"Durante muchos años fui a esa casa y me acerqué a ese piano Steinway, en el que conocí las bellezas y terrores de los estudios de canto. Hoy sé que hubiera sido un buen cantante de oratorios", escribe Thomas Bernhard (1939.1981) haciendo memoria. Y también: "Durante toda mi vida he sido uno de esos aguafiestas y seré y seguiré siendo siempre un aguafiestas, como me calificaban siempre mis parientes. Siempre fui un aguafiestas, con cada aliento, con cada línea que escribo. Siempre he molestado e irritado. Todo lo que escribo, todo lo que hago, es molestia e irritación. Toda mi vida como existencia no es otra cosa que un molestar y un irritar ininterrumpidos". Estas dos confesiones explican quizás los resortes de su narrativa, la experiencia y la reflexión fusionadas en una partitura escritural que comparte la severidad del oratorio y la furia de la diatriba.
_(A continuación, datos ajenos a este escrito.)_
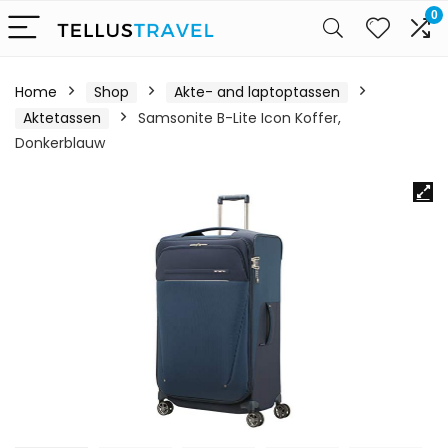
0
Home
Shop
Akte- and laptoptassen
Aktetassen
Samsonite B-Lite Icon Koffer,
Donkerblauw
"A mí dolor le puse un nombre", escribe Nietzche en El caminante y su sombra: "Lo llamo perro". En las alturas, la primera novela de Bernhard, data de 1959, y cuenta con un perrito como ladero en el descenso de una vida perra en modo Dostoievski. Vale recordarlo, también Joseph K es asesinado como un perro temiendo que la vergüenza lo sobreviva. El desprecio a la patria, las tradiciones, la iglesia y la familia son centrales en las anotaciones compulsivas de un cronista de tribunales, como lo fue Bernhard en ese tiempo.
Rebotada por dos editoriales, Bernhard la publicaría post mortem treinta años después, después de sus relatos autobiográficos. Entre los muchos atractivos que tiene En las alturas como opera prima, es que plantea sus obsesiones y advierte todo lo que vendrá después y cumplirá implacable. Así esta novela, por momentos fluir de la conciencia, por momentos prosa poética, con sus visiones sórdidas y escatológicas, en su crudeza, leída ahora, deviene una introducción virulenta a su escritura retorcida, incisiva y nada complaciente. Es que Bernhard muerde.